• _Goal of the exercise_: For the data below, give again exactly the lines from the one containing "of the Resurrection." through the one containing "I’ll lend you for", both ends included, and no others.

• _Supplied material_:
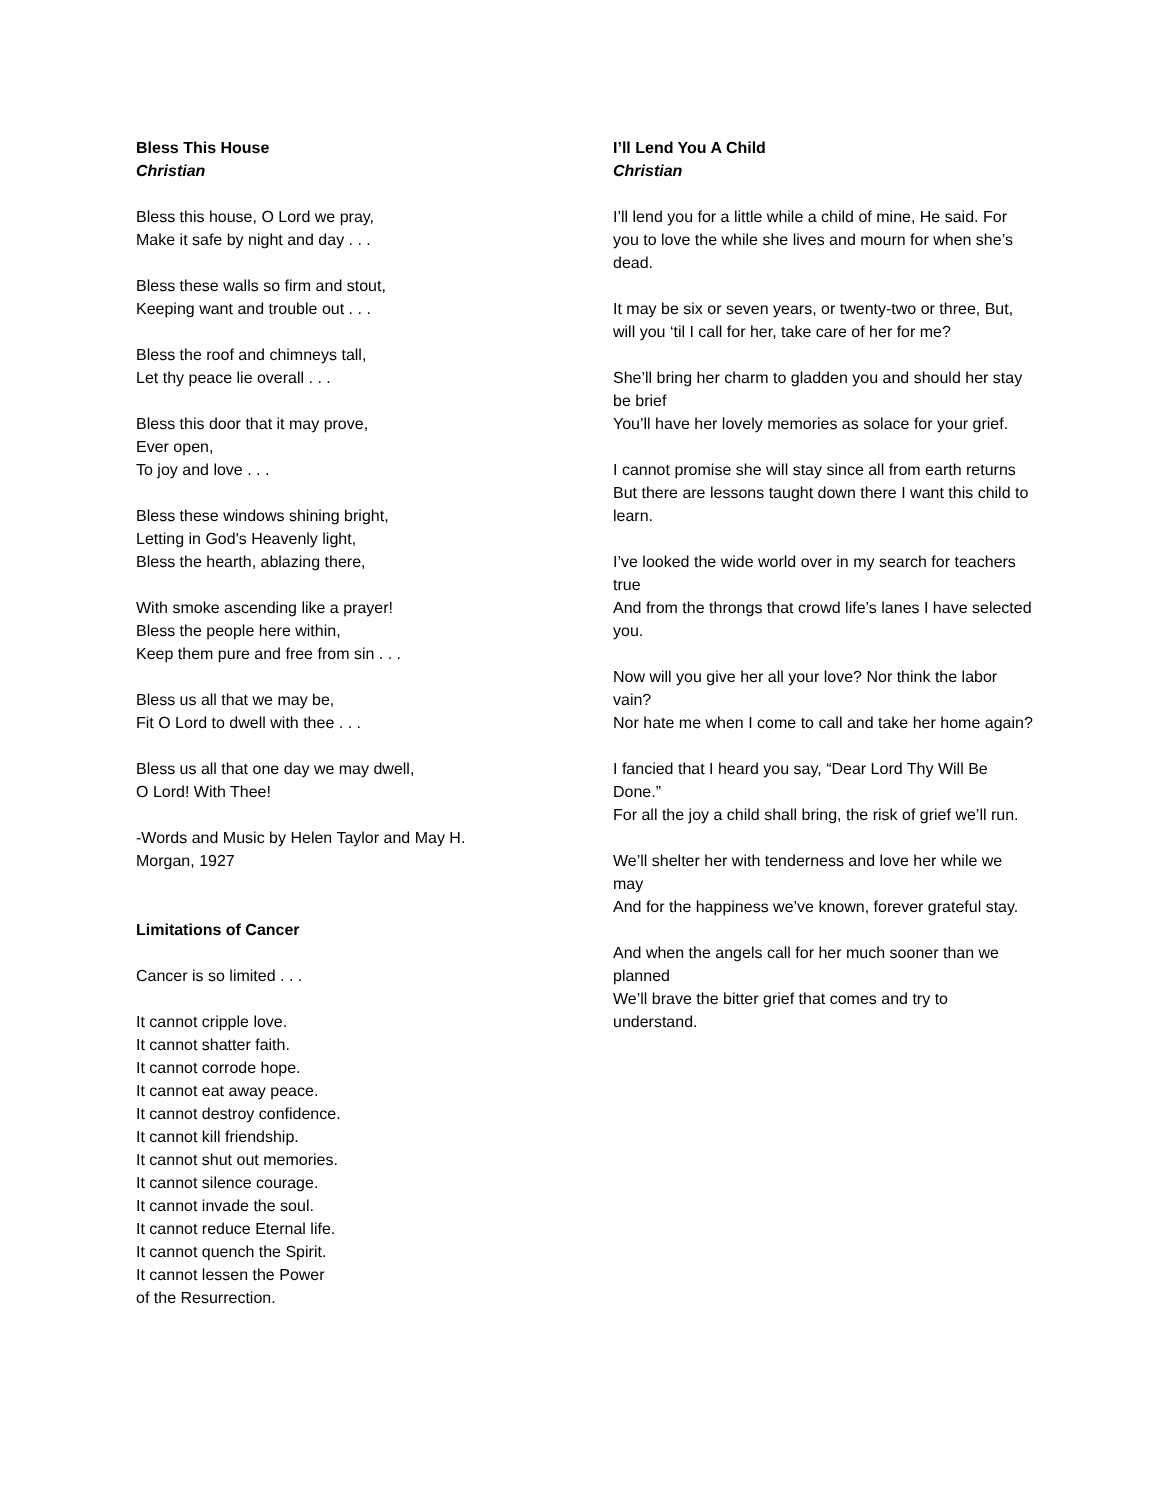Bless This House
Christian
Bless this house, O Lord we pray,
Make it safe by night and day . . .
Bless these walls so firm and stout,
Keeping want and trouble out . . .
Bless the roof and chimneys tall,
Let thy peace lie overall . . .
Bless this door that it may prove,
Ever open,
To joy and love . . .
Bless these windows shining bright,
Letting in God's Heavenly light,
Bless the hearth, ablazing there,
With smoke ascending like a prayer!
Bless the people here within,
Keep them pure and free from sin . . .
Bless us all that we may be,
Fit O Lord to dwell with thee . . .
Bless us all that one day we may dwell,
O Lord! With Thee!
-Words and Music by Helen Taylor and May H.
Morgan, 1927
Limitations of Cancer
Cancer is so limited . . .
It cannot cripple love.
It cannot shatter faith.
It cannot corrode hope.
It cannot eat away peace.
It cannot destroy confidence.
It cannot kill friendship.
It cannot shut out memories.
It cannot silence courage.
It cannot invade the soul.
It cannot reduce Eternal life.
It cannot quench the Spirit.
It cannot lessen the Power
of the Resurrection.
I’ll Lend You A Child
Christian
I’ll lend you for a little while a child of mine, He said. For you to love the while she lives and mourn for when she’s dead.
It may be six or seven years, or twenty-two or three, But, will you ‘til I call for her, take care of her for me?
She’ll bring her charm to gladden you and should her stay be brief
You’ll have her lovely memories as solace for your grief.
I cannot promise she will stay since all from earth returns
But there are lessons taught down there I want this child to learn.
I’ve looked the wide world over in my search for teachers true
And from the throngs that crowd life’s lanes I have selected you.
Now will you give her all your love? Nor think the labor vain?
Nor hate me when I come to call and take her home again?
I fancied that I heard you say, “Dear Lord Thy Will Be Done.”
For all the joy a child shall bring, the risk of grief we’ll run.
We’ll shelter her with tenderness and love her while we may
And for the happiness we’ve known, forever grateful stay.
And when the angels call for her much sooner than we planned
We’ll brave the bitter grief that comes and try to understand.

• _Written response_:
of the Resurrection.
I’ll Lend You A Child
Christian
I’ll lend you for a little while a child of mine, He said. For you to love the while she lives and mourn for when she’s dead.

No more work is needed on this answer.